Dive Brief:
- Rhode Island has been forced to close collection sites around the state, unable to afford processing its e-scraps since manufacturers met annual collection targets early this year and cut off funding. In tandem with the loss of a once-steady revenue stream, the state has taken another hit; downstream outlets for leaded glass are disappearing, while all along the supply of electronic waste is accumulating fast.
- Rhode Island Resource Recovery Corporation (RIRRC), which runs the e-scrap program with Rhode Island Department of Environmental Management, paid $265,000 to hold onto five state-sponsored collection sites throughout the year. The local program has incurred a big blow, as has e-scrap recycling statewide: the closure of Videocon, a glass recycling outlet for CRTs.

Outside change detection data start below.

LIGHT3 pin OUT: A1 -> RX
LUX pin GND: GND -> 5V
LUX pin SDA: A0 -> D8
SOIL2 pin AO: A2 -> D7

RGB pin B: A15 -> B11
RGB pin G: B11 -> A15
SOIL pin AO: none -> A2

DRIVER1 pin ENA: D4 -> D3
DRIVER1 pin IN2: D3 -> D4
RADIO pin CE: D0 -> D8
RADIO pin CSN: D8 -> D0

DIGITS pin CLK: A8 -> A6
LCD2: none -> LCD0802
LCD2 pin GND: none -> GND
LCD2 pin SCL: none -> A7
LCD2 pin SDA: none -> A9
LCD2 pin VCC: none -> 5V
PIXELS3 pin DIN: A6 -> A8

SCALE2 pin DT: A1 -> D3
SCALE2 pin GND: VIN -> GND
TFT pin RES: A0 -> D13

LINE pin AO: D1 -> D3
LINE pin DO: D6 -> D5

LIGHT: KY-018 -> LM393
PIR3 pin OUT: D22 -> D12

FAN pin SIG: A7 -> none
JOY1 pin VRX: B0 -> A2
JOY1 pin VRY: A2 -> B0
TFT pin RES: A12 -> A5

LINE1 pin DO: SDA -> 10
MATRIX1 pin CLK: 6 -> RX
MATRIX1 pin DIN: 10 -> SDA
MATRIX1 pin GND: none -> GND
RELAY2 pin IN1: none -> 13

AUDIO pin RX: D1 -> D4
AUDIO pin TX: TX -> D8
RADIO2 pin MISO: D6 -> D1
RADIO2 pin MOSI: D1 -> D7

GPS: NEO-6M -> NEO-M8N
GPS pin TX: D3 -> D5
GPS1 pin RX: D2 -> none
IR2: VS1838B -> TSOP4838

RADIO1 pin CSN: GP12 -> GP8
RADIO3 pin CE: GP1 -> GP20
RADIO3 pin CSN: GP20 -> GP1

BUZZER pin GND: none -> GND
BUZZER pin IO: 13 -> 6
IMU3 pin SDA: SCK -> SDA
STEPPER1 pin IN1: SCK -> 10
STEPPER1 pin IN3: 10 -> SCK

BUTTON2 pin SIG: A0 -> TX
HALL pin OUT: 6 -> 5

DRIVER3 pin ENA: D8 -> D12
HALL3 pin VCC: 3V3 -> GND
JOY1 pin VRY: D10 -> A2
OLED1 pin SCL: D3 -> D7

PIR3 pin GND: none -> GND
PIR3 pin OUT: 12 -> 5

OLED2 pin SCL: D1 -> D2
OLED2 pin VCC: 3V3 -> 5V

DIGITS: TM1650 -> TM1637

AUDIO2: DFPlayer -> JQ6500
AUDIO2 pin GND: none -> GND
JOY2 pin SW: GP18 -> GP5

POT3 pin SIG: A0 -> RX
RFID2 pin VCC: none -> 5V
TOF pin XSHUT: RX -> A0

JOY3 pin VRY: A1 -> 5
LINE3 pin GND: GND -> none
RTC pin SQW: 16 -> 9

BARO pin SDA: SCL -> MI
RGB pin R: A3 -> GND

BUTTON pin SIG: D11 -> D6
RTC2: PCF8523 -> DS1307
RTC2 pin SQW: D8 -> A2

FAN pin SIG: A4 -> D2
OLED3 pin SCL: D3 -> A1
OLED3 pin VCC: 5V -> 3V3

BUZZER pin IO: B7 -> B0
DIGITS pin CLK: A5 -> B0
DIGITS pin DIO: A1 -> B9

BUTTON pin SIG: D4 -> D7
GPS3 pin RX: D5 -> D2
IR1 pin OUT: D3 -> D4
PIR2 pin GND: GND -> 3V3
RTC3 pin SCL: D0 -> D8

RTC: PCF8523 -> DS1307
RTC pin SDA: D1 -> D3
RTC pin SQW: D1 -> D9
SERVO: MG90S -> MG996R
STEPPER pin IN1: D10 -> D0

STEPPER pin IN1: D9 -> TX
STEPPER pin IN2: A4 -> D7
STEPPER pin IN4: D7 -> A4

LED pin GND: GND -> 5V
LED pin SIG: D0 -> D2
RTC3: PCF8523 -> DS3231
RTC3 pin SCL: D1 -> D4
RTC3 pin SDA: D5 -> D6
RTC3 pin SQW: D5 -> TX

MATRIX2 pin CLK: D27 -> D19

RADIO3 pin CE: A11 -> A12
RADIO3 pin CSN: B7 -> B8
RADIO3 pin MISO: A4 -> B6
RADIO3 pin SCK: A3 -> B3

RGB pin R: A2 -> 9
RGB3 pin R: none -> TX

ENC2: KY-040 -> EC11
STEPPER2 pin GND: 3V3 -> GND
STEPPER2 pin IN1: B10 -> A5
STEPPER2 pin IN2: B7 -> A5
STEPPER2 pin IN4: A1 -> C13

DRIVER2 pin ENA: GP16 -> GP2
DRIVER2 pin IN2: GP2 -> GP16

- The influx of electronic waste began to pick up toward the end of 2015, at the time of the significant decline in collection points. Material has slowly begun "to move downstream" for processing this year, with the help of renewed funding Jan. 1, 2016, as reported in Resource Recycling.
Dive Insight:
Rhode Island plans to ride out tight times as revenue comes and goes — and the stream of e-waste just comes.
"We pick up the bill. It's tens of thousands of dollars," said Sarah Kite, Director of Recycling Services at the Rhode Island Resource Recovery Corporation. "But it's also the right thing to do. It's our mission to provide these services to the state."
In a similar situation to Rhode Island, New Jersey e-recyclers sustained an unexpected blow in the form of a vetoed bill that would have compensated the state’s local e-scrap programs once manufacturers’ met their recycling goals; that rule forced the closure of a number of e-scrap programs there too.
While RIRRC can charge manufacturers for materials and set collection goals for them, the incoming fees have not covered costs, which Kite said has happened because of unreliable collection target data. Because of the miscalculations, manufacturers met their 2015 goals by late September, and the e-cycling program had to absorb costs to handle the continual influx of CRTs, which comprise the largest amount of accumulating waste by weight.
Phyllis Hutnak, who owns and runs Indie Cycle, said, "the amount of weight being collected well exceeded the goals" and, as a result, "manufacturers shut it down and stopped taking it."